イミフィンジ、ステージ3非小細胞肺がんの治験で全生存期間を延長

文:がん+編集部

 切除不能なステージ3の非小細胞肺がんに対するデュルバルマブ(製品名:イミフィンジ)の第3相臨床試験で3年生存率を調べた結果、全生存期間を長期的かつ持続的に延長しました。

イミフィンジ、追跡期間1年延長でも死亡リスクを31%低減

 英国アストラゼネカ社は6月2日に、切除不能なステージ3の非小細胞肺がんに対するデュルバルマブの第3相PACIFIC-2試験の3年生存率の結果を、米国臨床腫瘍学会で報告したことを発表しました。

 PACIFIC-2試験は、標準治療である同時化学放射線療法後に進行が認められなかった切除不能なステージ3の非小細胞肺がん患者さん713人を対象に行われた、多施設共同無作為化二重盲検プラセボ対照試験です。本試験の主要評価項目は、無増悪生存期間と全生存期間、副次的評価項目は特定時点での無増悪生存期間、生存率、客観的奏効率、奏効期間です。今回発表された結果では、同時化学放射線療法後の3年生存率は、デュルバルマブ群57%、プラセボ群43.5%で、デュルバルマブによる長期的かつ持続的な全生存期間の延長が示されました。

 2018年9月に発表された2年生存率の解析結果では、デュルバルマブは死亡リスクを32%低減していました。追跡期間を1年延長した今回の結果では、死亡リスクを31%低減しており、一貫して長期的なデュルバルマブの有効性が示されました。

 患者さんの20%以上に見られた有害事象は、咳35.2%、疲労24%、呼吸困難22.3%、放射線性肺臓炎20.2%で、安全性と忍容性に関しては、前回の報告と一貫していました。また、有害事象により治療を中止した患者さんは、デュルバルマブ群15.4%、プラセボ群9.8%でした。

=======

*問題 1:* デュルバルマブの記事から、「イミフィンジ、追跡期間1年延長でも死亡リスクを31%低減」と「存期間の延長が示されました。」の間の部分を、両端を含めて一字も変えずに抜き出しなさい。
*問題 2:* デュルバルマブの記事の続きを、最後の文の後から書きなさい。

*データ記録:*
=======

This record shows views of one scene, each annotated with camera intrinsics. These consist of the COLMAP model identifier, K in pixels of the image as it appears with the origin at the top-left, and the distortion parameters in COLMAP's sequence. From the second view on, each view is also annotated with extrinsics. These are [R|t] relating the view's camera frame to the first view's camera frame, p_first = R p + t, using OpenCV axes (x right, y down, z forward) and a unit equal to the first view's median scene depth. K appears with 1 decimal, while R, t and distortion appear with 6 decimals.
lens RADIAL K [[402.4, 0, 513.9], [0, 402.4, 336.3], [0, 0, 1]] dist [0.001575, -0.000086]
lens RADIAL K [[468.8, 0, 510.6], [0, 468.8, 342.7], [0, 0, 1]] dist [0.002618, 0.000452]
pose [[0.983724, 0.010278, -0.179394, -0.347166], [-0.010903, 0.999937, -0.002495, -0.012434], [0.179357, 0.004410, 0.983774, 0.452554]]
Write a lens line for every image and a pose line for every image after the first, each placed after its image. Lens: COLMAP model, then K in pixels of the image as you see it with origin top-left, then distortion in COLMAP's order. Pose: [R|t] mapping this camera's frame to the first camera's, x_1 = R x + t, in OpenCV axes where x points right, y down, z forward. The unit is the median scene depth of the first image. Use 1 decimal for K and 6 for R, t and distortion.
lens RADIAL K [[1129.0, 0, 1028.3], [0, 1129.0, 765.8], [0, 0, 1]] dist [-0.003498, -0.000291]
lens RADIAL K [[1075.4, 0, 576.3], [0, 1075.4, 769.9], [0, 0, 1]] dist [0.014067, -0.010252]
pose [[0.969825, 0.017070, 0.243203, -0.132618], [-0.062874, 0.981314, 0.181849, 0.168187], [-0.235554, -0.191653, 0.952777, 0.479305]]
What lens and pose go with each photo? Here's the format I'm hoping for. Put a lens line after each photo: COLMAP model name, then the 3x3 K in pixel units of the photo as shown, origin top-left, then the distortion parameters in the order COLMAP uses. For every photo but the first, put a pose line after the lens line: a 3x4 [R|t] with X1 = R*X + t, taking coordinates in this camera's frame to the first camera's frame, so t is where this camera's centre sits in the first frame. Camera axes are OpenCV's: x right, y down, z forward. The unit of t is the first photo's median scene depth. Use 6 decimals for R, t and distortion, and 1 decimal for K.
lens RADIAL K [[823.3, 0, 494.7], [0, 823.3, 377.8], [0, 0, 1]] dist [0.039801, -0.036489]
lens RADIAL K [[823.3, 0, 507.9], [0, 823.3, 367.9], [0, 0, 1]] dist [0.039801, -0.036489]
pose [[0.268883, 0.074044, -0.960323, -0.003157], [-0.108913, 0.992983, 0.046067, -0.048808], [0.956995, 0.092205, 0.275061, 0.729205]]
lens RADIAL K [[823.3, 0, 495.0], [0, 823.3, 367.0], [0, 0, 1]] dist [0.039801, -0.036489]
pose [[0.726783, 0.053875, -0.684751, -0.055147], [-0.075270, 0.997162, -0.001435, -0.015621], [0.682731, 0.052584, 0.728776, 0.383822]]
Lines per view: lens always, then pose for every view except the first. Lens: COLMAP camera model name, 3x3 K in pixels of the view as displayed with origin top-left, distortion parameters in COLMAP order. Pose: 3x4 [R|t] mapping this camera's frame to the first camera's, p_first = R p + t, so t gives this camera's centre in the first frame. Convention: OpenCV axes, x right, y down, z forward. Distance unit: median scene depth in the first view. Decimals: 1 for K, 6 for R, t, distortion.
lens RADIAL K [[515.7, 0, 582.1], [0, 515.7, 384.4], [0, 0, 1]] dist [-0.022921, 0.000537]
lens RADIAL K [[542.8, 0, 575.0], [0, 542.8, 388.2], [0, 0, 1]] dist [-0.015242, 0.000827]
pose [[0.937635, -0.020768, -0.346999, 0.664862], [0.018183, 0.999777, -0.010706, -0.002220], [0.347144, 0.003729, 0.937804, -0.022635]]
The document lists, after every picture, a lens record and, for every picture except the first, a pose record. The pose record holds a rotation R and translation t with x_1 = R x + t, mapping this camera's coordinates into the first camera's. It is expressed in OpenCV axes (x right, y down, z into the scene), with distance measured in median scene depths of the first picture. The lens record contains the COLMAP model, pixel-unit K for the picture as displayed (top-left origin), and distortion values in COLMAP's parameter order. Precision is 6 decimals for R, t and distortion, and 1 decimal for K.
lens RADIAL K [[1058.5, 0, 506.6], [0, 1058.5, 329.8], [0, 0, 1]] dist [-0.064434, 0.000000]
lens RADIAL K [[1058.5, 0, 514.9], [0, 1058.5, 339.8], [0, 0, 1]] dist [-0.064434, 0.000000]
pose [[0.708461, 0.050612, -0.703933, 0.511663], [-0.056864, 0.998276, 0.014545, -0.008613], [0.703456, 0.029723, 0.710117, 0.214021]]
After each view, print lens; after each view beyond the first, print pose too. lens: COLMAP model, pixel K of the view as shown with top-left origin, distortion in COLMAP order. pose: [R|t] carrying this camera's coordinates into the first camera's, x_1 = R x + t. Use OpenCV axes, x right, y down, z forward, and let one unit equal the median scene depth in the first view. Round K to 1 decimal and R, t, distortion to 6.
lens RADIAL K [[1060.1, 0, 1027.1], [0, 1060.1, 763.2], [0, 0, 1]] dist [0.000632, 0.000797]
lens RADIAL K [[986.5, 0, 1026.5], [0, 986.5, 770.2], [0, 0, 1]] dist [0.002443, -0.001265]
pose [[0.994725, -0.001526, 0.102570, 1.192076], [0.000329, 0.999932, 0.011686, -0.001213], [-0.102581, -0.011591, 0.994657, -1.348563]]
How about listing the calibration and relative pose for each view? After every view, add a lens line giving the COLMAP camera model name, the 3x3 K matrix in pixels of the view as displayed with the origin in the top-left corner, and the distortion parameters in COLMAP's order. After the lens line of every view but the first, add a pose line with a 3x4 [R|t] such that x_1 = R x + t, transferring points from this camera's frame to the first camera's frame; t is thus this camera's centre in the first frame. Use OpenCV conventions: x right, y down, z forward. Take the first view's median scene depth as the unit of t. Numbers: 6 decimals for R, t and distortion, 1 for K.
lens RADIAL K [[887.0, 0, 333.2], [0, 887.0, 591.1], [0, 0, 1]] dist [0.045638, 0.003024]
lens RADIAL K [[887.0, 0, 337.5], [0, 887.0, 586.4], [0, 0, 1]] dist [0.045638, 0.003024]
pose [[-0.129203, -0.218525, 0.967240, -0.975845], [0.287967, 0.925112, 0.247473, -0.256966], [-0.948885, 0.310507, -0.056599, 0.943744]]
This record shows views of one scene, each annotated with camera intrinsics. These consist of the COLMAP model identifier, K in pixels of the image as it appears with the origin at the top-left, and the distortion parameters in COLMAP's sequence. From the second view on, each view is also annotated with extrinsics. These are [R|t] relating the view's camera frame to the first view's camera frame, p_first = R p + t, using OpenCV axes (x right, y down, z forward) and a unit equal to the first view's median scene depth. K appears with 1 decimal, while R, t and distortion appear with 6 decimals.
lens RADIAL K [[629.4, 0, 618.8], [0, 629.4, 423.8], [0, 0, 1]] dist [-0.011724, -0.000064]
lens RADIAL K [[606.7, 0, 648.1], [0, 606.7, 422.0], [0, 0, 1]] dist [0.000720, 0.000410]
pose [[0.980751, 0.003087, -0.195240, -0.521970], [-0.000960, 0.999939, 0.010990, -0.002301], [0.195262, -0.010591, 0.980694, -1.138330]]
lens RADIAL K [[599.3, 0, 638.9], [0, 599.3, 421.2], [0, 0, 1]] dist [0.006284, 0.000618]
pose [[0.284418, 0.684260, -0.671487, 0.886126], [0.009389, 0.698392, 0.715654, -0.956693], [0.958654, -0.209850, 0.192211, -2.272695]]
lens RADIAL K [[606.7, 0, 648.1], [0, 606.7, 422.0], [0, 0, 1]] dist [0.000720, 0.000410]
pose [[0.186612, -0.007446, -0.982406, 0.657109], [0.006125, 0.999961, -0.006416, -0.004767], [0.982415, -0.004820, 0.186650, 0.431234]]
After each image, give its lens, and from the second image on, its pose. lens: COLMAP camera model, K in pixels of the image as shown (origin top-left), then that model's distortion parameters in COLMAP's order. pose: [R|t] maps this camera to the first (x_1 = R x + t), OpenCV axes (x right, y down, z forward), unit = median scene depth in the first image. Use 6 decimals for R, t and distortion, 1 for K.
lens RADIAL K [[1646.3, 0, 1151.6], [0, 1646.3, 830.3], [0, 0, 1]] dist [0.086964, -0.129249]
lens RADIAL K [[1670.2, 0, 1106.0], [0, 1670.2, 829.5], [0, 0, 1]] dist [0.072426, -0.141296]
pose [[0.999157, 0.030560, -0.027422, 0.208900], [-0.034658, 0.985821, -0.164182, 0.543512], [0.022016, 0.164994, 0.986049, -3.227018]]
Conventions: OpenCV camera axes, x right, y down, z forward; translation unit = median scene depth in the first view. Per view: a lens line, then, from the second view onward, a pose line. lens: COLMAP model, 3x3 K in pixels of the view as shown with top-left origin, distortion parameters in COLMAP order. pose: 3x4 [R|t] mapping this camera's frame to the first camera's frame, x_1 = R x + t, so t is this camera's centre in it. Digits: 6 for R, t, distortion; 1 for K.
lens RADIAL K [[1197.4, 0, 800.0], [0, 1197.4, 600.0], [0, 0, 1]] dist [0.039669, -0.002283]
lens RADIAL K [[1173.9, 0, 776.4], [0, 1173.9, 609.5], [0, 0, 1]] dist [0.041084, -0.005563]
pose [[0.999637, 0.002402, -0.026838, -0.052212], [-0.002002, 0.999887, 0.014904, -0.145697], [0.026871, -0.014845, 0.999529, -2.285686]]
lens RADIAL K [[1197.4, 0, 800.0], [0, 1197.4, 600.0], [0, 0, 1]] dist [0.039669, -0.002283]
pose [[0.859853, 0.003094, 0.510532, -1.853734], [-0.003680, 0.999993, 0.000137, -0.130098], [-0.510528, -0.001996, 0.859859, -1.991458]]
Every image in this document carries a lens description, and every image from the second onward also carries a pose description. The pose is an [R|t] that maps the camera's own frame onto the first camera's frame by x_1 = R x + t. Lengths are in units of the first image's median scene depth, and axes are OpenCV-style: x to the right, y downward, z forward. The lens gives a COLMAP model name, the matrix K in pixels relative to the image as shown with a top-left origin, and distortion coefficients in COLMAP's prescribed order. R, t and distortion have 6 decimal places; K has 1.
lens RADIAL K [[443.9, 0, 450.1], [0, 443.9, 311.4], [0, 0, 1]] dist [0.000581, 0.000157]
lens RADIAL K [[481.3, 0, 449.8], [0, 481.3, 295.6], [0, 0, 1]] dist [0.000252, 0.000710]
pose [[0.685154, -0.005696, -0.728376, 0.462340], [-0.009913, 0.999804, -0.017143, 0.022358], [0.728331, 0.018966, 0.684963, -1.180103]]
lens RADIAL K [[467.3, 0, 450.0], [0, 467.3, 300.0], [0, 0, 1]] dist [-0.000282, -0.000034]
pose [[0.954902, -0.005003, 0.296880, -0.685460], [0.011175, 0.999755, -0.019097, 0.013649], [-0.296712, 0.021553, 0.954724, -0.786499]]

=======

*解答 1:*
イミフィンジ、追跡期間1年延長でも死亡リスクを31%低減

 英国アストラゼネカ社は6月2日に、切除不能なステージ3の非小細胞肺がんに対するデュルバルマブの第3相PACIFIC-2試験の3年生存率の結果を、米国臨床腫瘍学会で報告したことを発表しました。

 PACIFIC-2試験は、標準治療である同時化学放射線療法後に進行が認められなかった切除不能なステージ3の非小細胞肺がん患者さん713人を対象に行われた、多施設共同無作為化二重盲検プラセボ対照試験です。本試験の主要評価項目は、無増悪生存期間と全生存期間、副次的評価項目は特定時点での無増悪生存期間、生存率、客観的奏効率、奏効期間です。今回発表された結果では、同時化学放射線療法後の3年生存率は、デュルバルマブ群57%、プラセボ群43.5%で、デュルバルマブによる長期的かつ持続的な全生存期間の延長が示されました。

*解答 2:*
 フロリダ州タンパにあるモフィットがんセンター胸部腫瘍科の臨床研究ディレクターでPACIFIC試験の治験担当医師であるJhanelle Gray氏は「これまで切除不能なステージ3非小細胞肺がん患者さんの5年生存率はわずか15%から30%に留まっていました。同時化学放射線療法終了後3年時点においてPACIFICレジメンによる治療を受けた患者さんの半数以上が生存していることは注目すべき点であり、根治目的の治療の基準を引き上げる重要なマイルストーンを達成したといえます」と、述べています。

 同社は、ステージ1~3の非小細胞肺がんの根治治療としてデュルバルマブによる複数の臨床試験を実施しています。PACIFIC-6試験では、PACIFIC-2試験と同じ患者さんに対して、逐次化学放射線療法後のデュルバルマブ投与を評価しています。また、ステージ2/3の非小細胞肺がん患者さんを対象とした術前療法やステージ1~3の非小細胞肺がんを対象とした初回治療後の術後療法、非切除後のステージ1/2の非小細胞肺がん患者さんを対象とした根治的体幹部定位放射線治療後のデュルバルマブ投与など、複数の試験が行われています。